Although our retrospective data set did not fully comply with the recent publication of REMARK guidelines for prognostic studies (McShane et al, 2005), here, we illustrated an alternative and very effective method for selecting a prognostic model in which continuous predictors are kept continuous, and in which, nonlinear relationships are detected and modelled appropriately by using fractional polynomials.

Based on our data set of 425 metastatic renal cell carcinoma patients, the MFP algorithm selected six prognostic factors as significant at the 5% level in a multivariable model: lymph node metastases, liver metastases, bone metastases, age, CRP and neutrophils. The model of Atzpodien et al (2003) based on the same data set but using the log-rank test for categorical variables and a score based on Cox proportional hazards model, had in common the predictors CRP, neutrophils and bone metastases; however, they excluded age, lymph node metastases and liver metastases and included instead LDH, time from diagnosis to metastatic disease, and number of metastatic sites. The last three predictors, according to the MFP algorithm presented here, had P-values of 0.1, 0.5 and 0.09, respectively, after including the six significant factors.

The beauty of developing a continuous prognostic index, as presented here, is that it provides enormous flexibility in creating risk groups. The sample of patients may be divided into any number of equal or unequal groups. The only major caveat is that creating a large number of groups is unlikely to reliably divide the population into such fine risk strata. Usually no more than three or at most four groups should be produced. Thus, we divided the patients into four risk groups chosen by applying cutpoints to the prognostic index at the 10th, 50th and 90th centiles, for the subset of patients who experienced an event (i.e. who died). Evening out the number of events in this way tends to give more reliable risk estimates, as the number of events is the effective sample size in a survival analysis. Low (n=51), low intermediate (n=172), high intermediate (n=164), and high-risk (n=38) patients exhibited a median overall survival of 38 months, 23 months, 15 months and 5.6 months, respectively. In comparison, the median survival times for the three risk groups derived from the same data set by Atzpodien et al (2003) were 32 months (low risk), 18 months (intermediate risk) and 8 months (high risk).

A measure of prognostic discrimination that is sometimes advocated is the c-index (Harrell 2001, p. 493), a generalisation for survival data of the area under the receiver–operator characteristic (ROC) curve. The three-group classification of Atzpodien et al (2003) had a c-index of 0.628, compared with 0.632 for the model derived by the MFP algorithm. The discrimination is therefore much the same between the two models. According to the measure of explained variation proposed by Royston and Sauerbrei (2004), the R2 values for these two models are both 0.11.

In conclusion, the method based on a continuous prognostic index was apparently able to refine the classification of survival times in the present renal cell carcinoma patients.
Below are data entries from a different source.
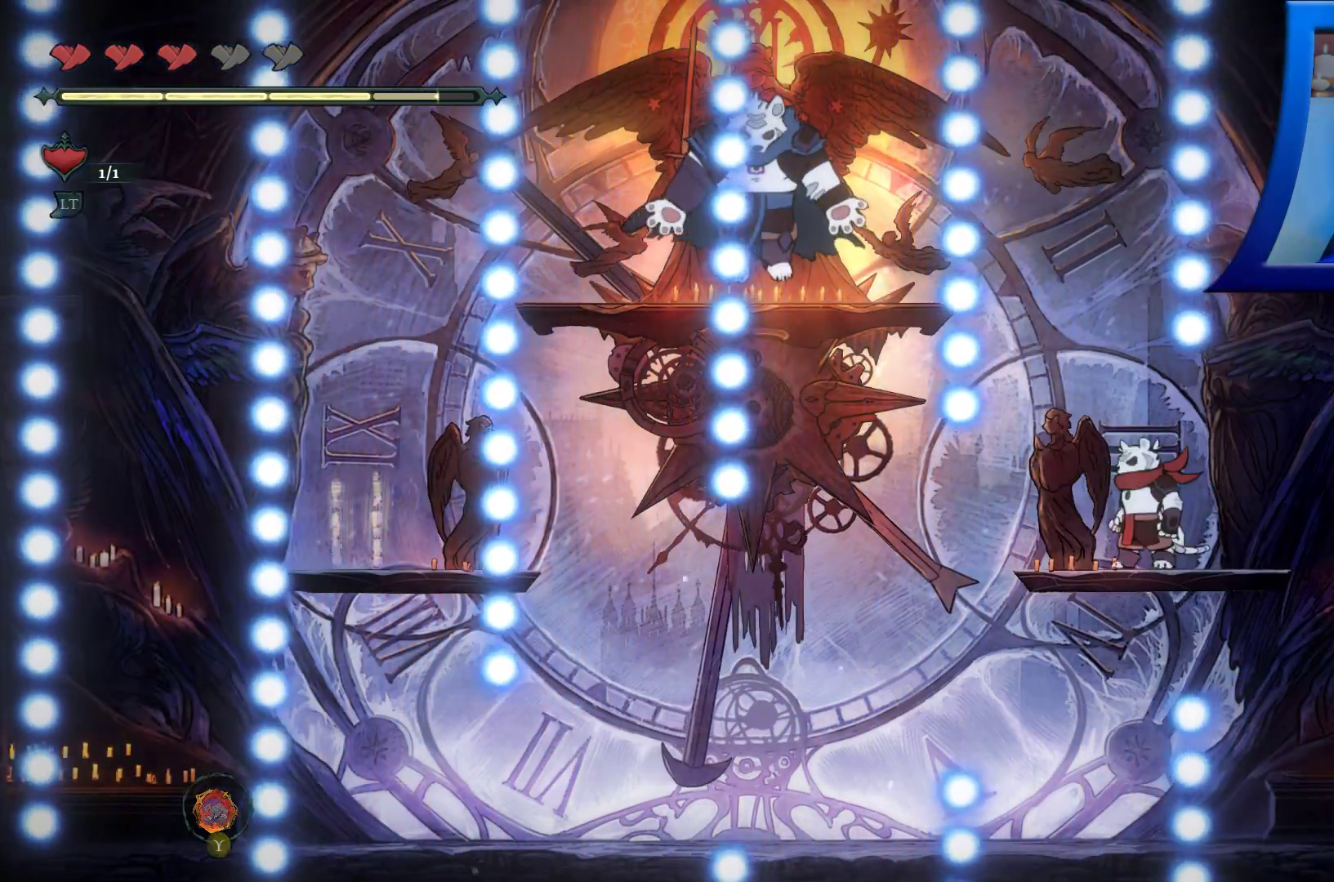
{"dt_ms": 1000, "buttons": [], "left_stick": "center", "right_stick": "center"}
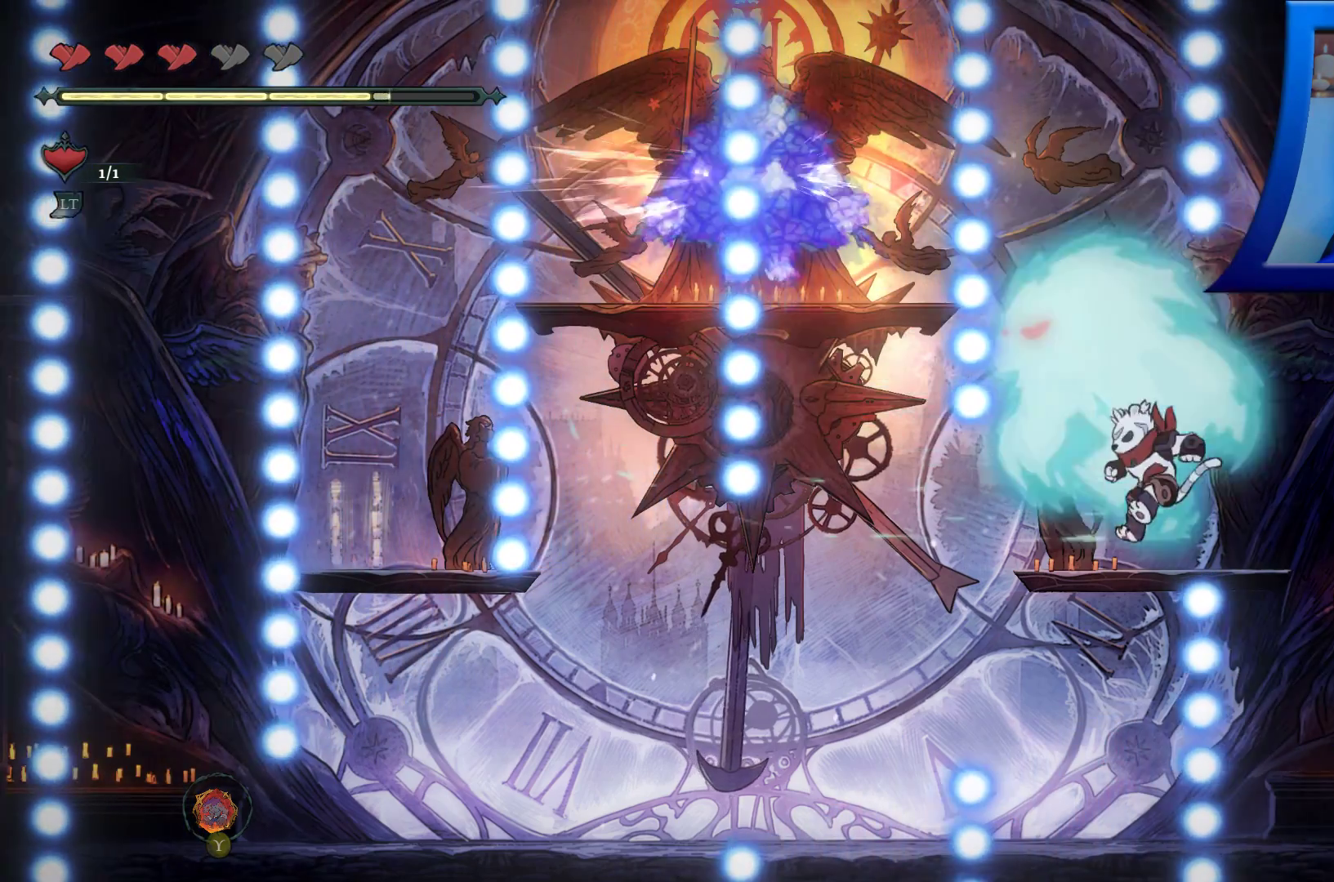
{"dt_ms": 500, "buttons": ["A"], "left_stick": "center", "right_stick": "center", "events": [[317, "A", "down"]]}
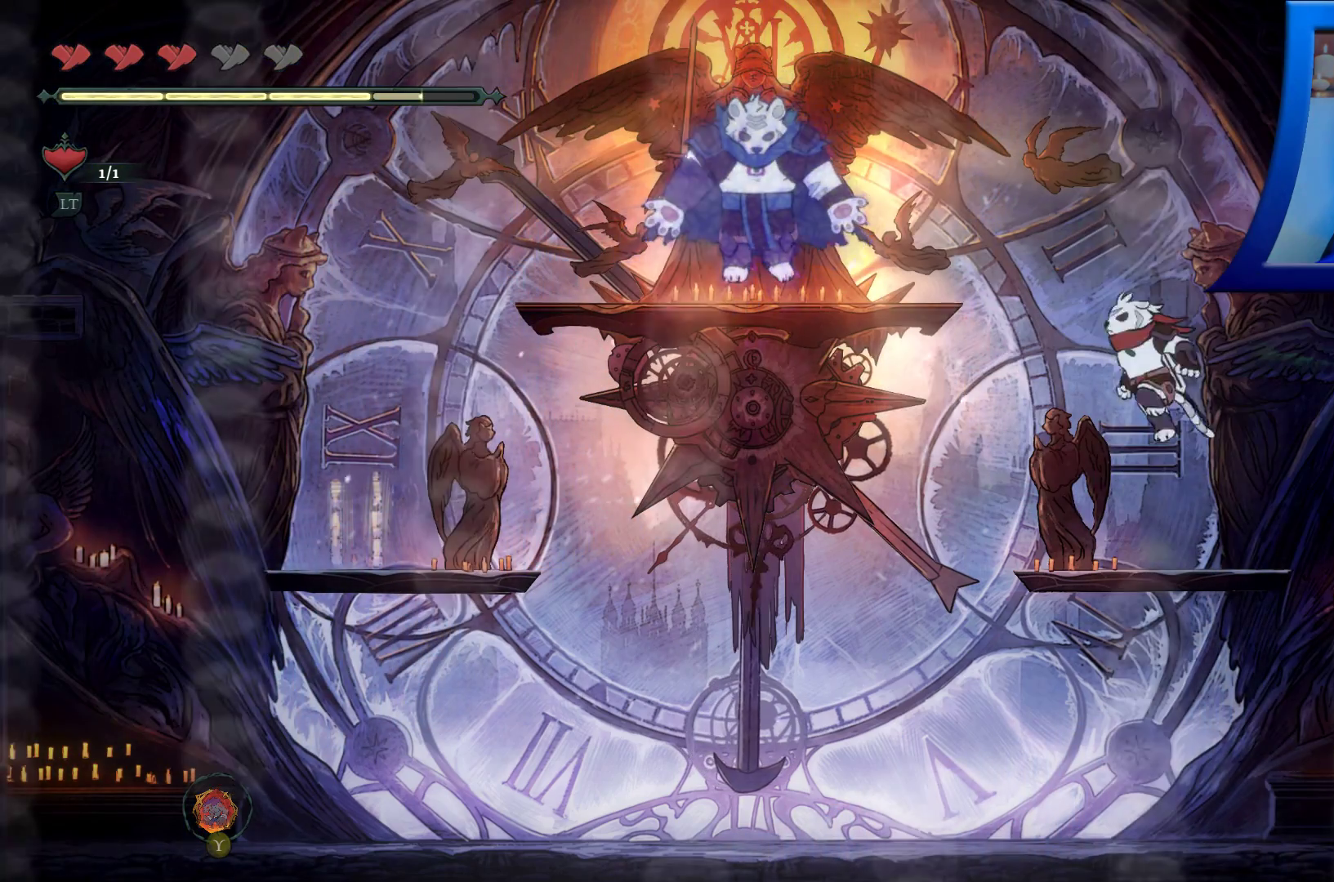
{"dt_ms": 500, "buttons": [], "left_stick": "left", "right_stick": "center", "events": [[17, "A", "up"], [233, "left_stick", "left"], [333, "left_stick", "center"], [500, "left_stick", "left"]]}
Although, in our data set the prognostic capacity of the two models was similar, the approach based on categorising a continuous prognostic index produced by the MFP algorithm allowed more flexibility in the determination of risk groups.

It should be noted, though, that the present data set was of good performance status patients, fit enough for immunotherapy. The results are not necessarily generalisable to the whole population of metastatic renal cell cancer patients. The acid test of any model is its ability to predict well in independent data. As a data set with similar prognostic factors measured was not available to us, we could not yet evaluate the generalisability of the two models. Validation of our proposed model will require testing in a prospectively designed study of a wider patient population.